Project Description:
This Python-based news scraper automatically extracts the latest news articles from specified websites and uses AI-powered summarization to condense long articles into shorter summaries. It also analyzes the sentiment of each article, categorizing it as positive, negative, or neutral.
Libraries Used:
- BeautifulSoup: For web scraping and parsing HTML.
- Requests: For making HTTP requests to fetch web pages.
- Transformers (HuggingFace): For AI-powered summarization and sentiment analysis.
- TextBlob: For sentiment analysis.
Key Logic:
- Scrapes news articles from a given website using BeautifulSoup and Requests.
- Summarizes each article using a pre-trained transformer model.
- Analyzes sentiment using TextBlob or HuggingFace sentiment analysis models.

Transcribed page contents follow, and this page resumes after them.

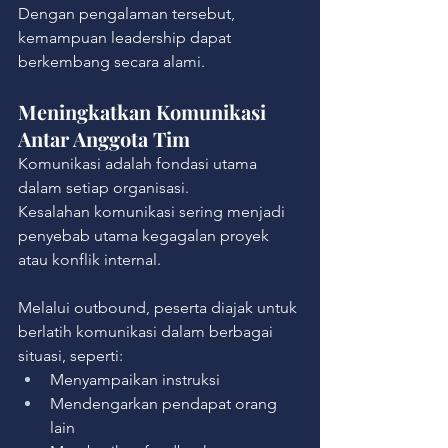
Dengan pengalaman tersebut, 
kemampuan leadership dapat 
berkembang secara alami.
Meningkatkan Komunikasi 
Antar Anggota Tim
Komunikasi adalah fondasi utama 
dalam setiap organisasi.
Kesalahan komunikasi sering menjadi 
penyebab utama kegagalan proyek 
atau konflik internal.
Melalui outbound, peserta diajak untuk 
berlatih komunikasi dalam berbagai 
situasi, seperti:
Menyampaikan instruksi
Mendengarkan pendapat orang 
lain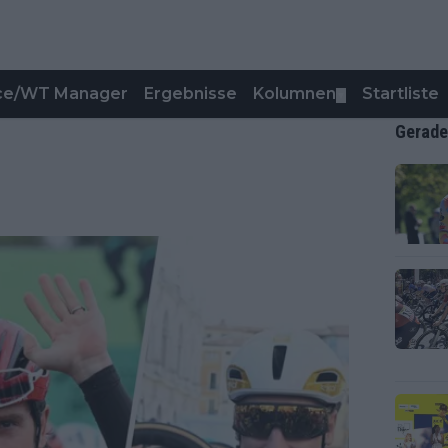
nce/WT Manager
Ergebnisse
Kolumnen
Startliste
▼
Gerade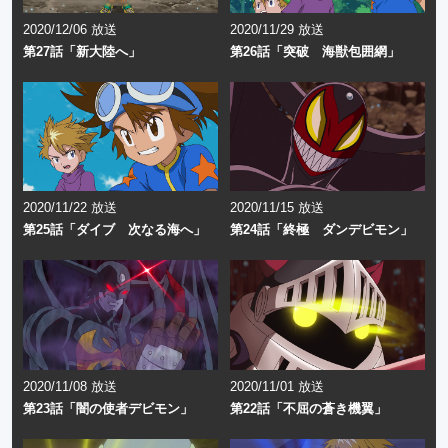
2020/12/06 放送
2020/11/29 放送
第27話「新大陸へ」
第26話「突破 海獣包囲網」
2020/11/22 放送
2020/11/15 放送
第25話「ダイブ 次なる海へ」
第24話「終極 ダンデビモン」
2020/11/08 放送
2020/11/01 放送
第23話「闇の使者デビモン」
第22話「不屈の蒼き機翼」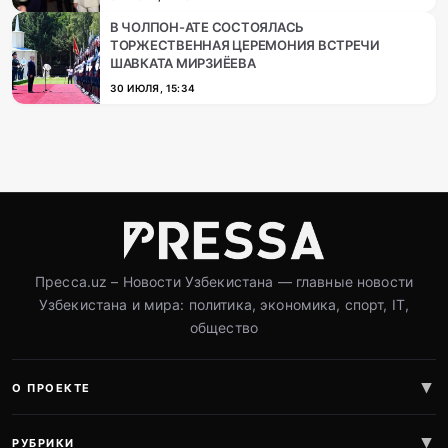
В ЧОЛПОН-АТЕ СОСТОЯЛАСЬ
ТОРЖЕСТВЕННАЯ ЦЕРЕМОНИЯ ВСТРЕЧИ
ШАВКАТА МИРЗИЁЕВА
30 ИЮЛЯ, 15:34
Пресса.uz – Новости Узбекистана — главные новости
Узбекистана и мира: политика, экономика, спорт, IT,
общество
О ПРОЕКТЕ
РУБРИКИ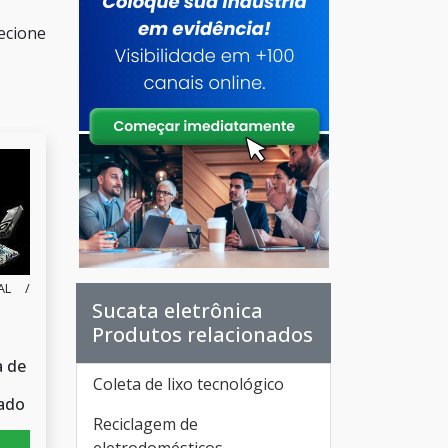
ecione
AL /
Sucata eletrônica
Produtos relacionados
a de
Coleta de lixo tecnológico
ado
Reciclagem de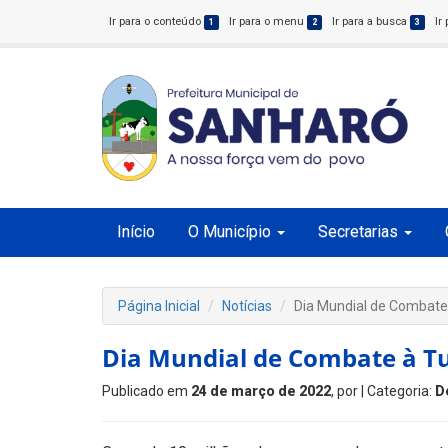
Ir para o conteúdo
Ir para o menu
Ir para a busca
Ir
1
2
3
Início
O Município
Secretarias
Página Inicial
Notícias
Dia Mundial de Combate
Dia Mundial de Combate à T
Publicado em
24 de março de 2022
, por
| Categoria:
D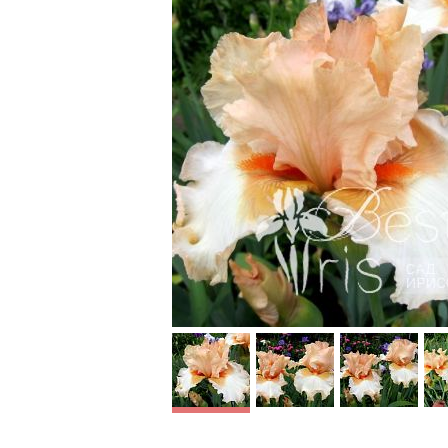
Was
Here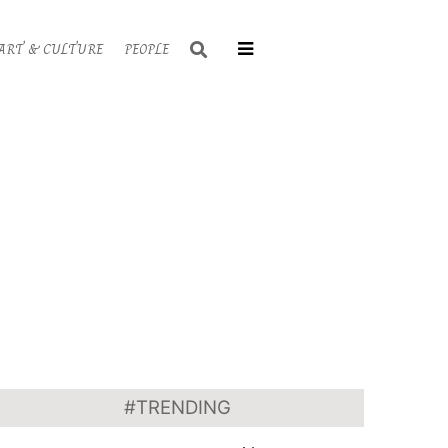
Search
ART & CULTURE
PEOPLE
Primary
Navigati
Menu
#TRENDING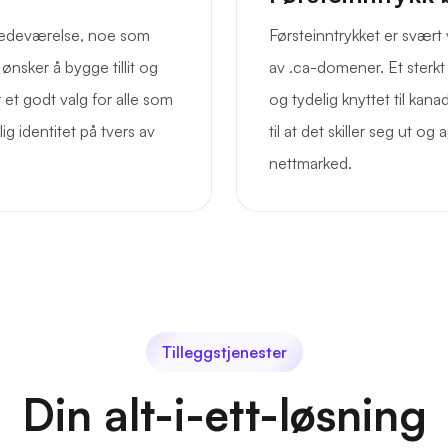
lstedeværelse, noe som
Førsteinntrykket er svært vi
ønsker å bygge tillit og
av .ca-domener. Et sterk
 et godt valg for alle som
og tydelig knyttet til kana
ig identitet på tvers av
til at det skiller seg ut og 
nettmarked.
Tilleggstjenester
Din alt-i-ett-løsning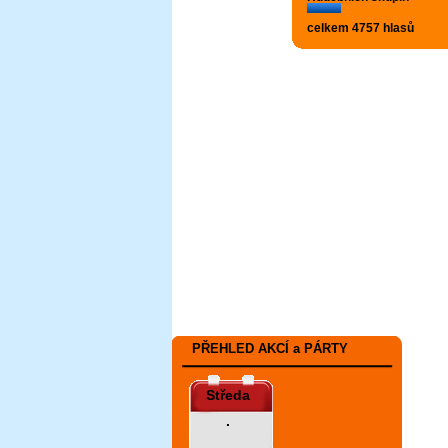
celkem 4757 hlasů
PŘEHLED AKCÍ a PÁRTY
Středa
.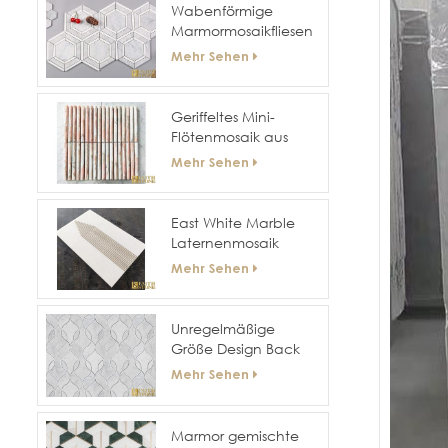
Wabenförmige
Marmormosaikfliesen
mit sechseckiger
Mehr Sehen
Oberfläche für
Hotelwände und -
böden
Geriffeltes Mini-
Flötenmosaik aus
gebogenem Marmor
Mehr Sehen
East White Marble
Laternenmosaik
Mehr Sehen
Unregelmäßige
Größe Design Back
Splash Wand 3D-
Mehr Sehen
Mosaik
Marmor gemischte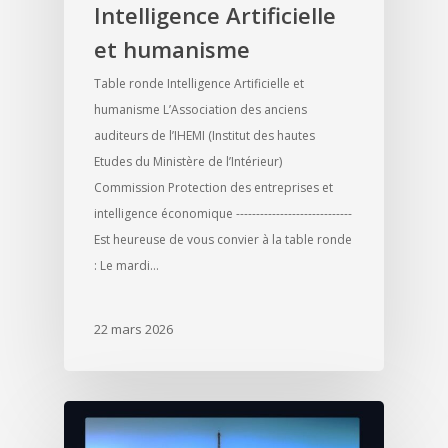
Intelligence Artificielle
et humanisme
Table ronde Intelligence Artificielle et
humanisme L’Association des anciens
auditeurs de l’IHEMI (Institut des hautes
Etudes du Ministère de l’Intérieur)
Commission Protection des entreprises et
intelligence économique -----------------------------
Est heureuse de vous convier à la table ronde
: Le mardi…
22 mars 2026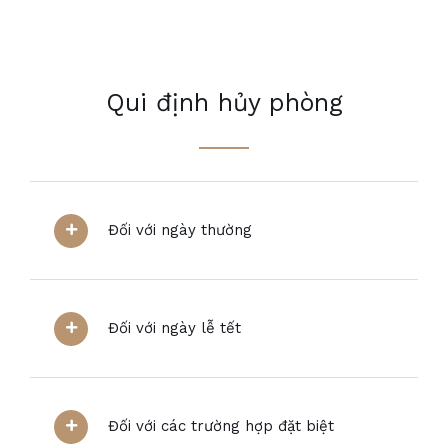
Qui định hủy phòng
Đối với ngày thường
Đối với ngày lễ tết
Đối với các trường hợp đặt biệt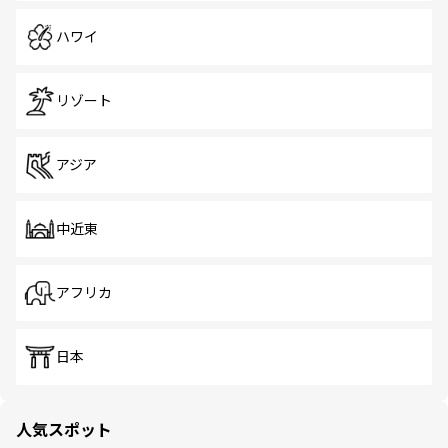
ハワイ
リゾート
アジア
中近東
アフリカ
日本
人気スポット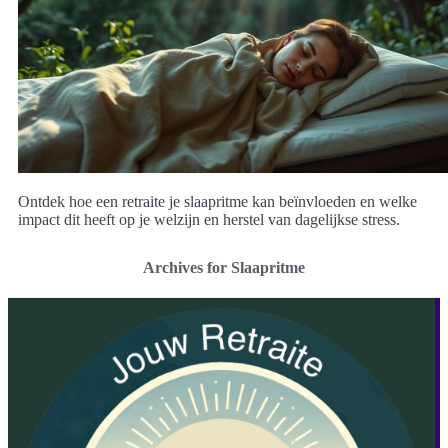
Ontdek hoe een retraite je slaapritme kan beïnvloeden en welke
impact dit heeft op je welzijn en herstel van dagelijkse stress.
Archives for Slaapritme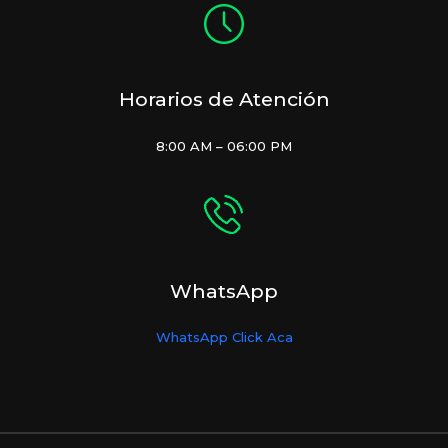
Horarios de Atención
8:00 AM – 06:00 PM
WhatsApp
WhatsApp Click Aca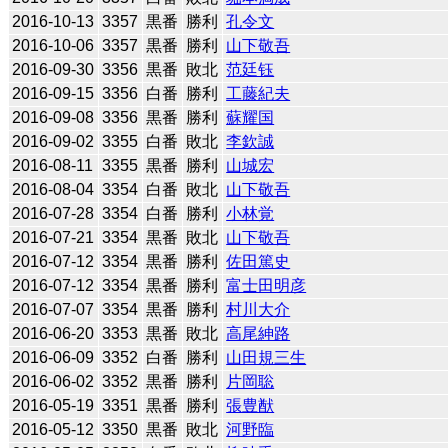
2016-10-13
3357
黒番
勝利
孔令文
2016-10-06
3357
黒番
勝利
山下敬吾
2016-09-30
3356
黒番
敗北
范廷钰
2016-09-15
3356
白番
勝利
工藤紀夫
2016-09-08
3356
黒番
勝利
蘇耀国
2016-09-02
3355
白番
敗北
李欽誠
2016-08-11
3355
黒番
勝利
山城宏
2016-08-04
3354
白番
敗北
山下敬吾
2016-07-28
3354
白番
勝利
小林覚
2016-07-21
3354
黒番
敗北
山下敬吾
2016-07-12
3354
黒番
勝利
佐田篤史
2016-07-12
3354
黒番
勝利
富士田明彦
2016-07-07
3354
黒番
勝利
村川大介
2016-06-20
3353
黒番
敗北
高尾紳路
2016-06-09
3352
白番
勝利
山田規三生
2016-06-02
3352
黒番
勝利
片岡聡
2016-05-19
3351
黒番
勝利
張豊猷
2016-05-12
3350
黒番
敗北
河野臨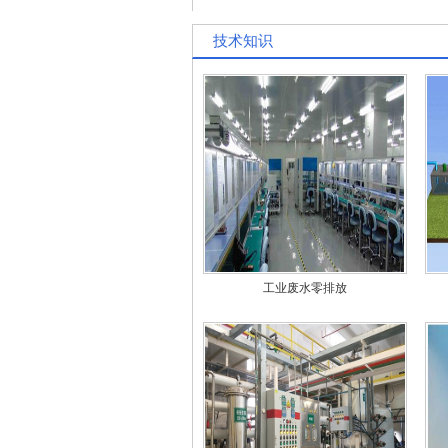
技术知识
工业废水零排放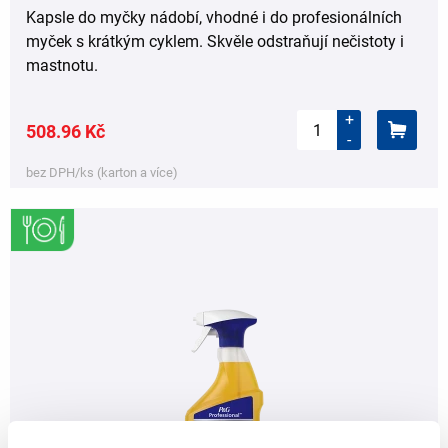
Kapsle do myčky nádobí, vhodné i do profesionálních
myček s krátkým cyklem. Skvěle odstraňují nečistoty i
mastnotu.
+
508.96 Kč
-
bez DPH/ks (karton a více)
,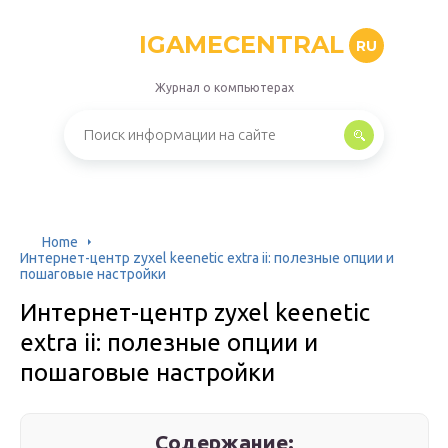
IGAMECENTRAL
RU
Журнал о компьютерах
Home
Интернет-центр zyxel keenetic extra ii: полезные опции и
пошаговые настройки
Интернет-центр zyxel keenetic
extra ii: полезные опции и
пошаговые настройки
Содержание: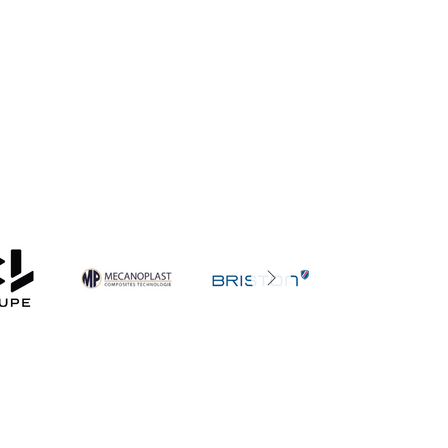
GNE
18 ans -
Statuts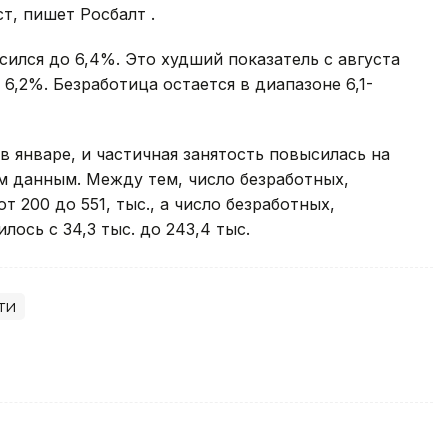
т, пишет Росбалт .
сился до 6,4%. Это худший показатель с августа
6,2%. Безработица остается в диапазоне 6,1-
 в январе, и частичная занятость повысилась на
ым данным. Между тем, число безработных,
 200 до 551, тыс., а число безработных,
ось с 34,3 тыс. до 243,4 тыс.
ти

- Stores the results in a readable format with summaries and sentiment categorization.
How It Works:
- The script crawls selected news websites to gather article data.
- Each article is passed through a summarization AI model to condense the content.
- Sentiment analysis is performed to categorize the article as positive, negative, or neutral.
- The output is displayed with the article summary and sentiment result.
Outcome:
This tool automates the process of keeping up with the news, offering summarized and sentiment-analyzed articles that save time and effort for users.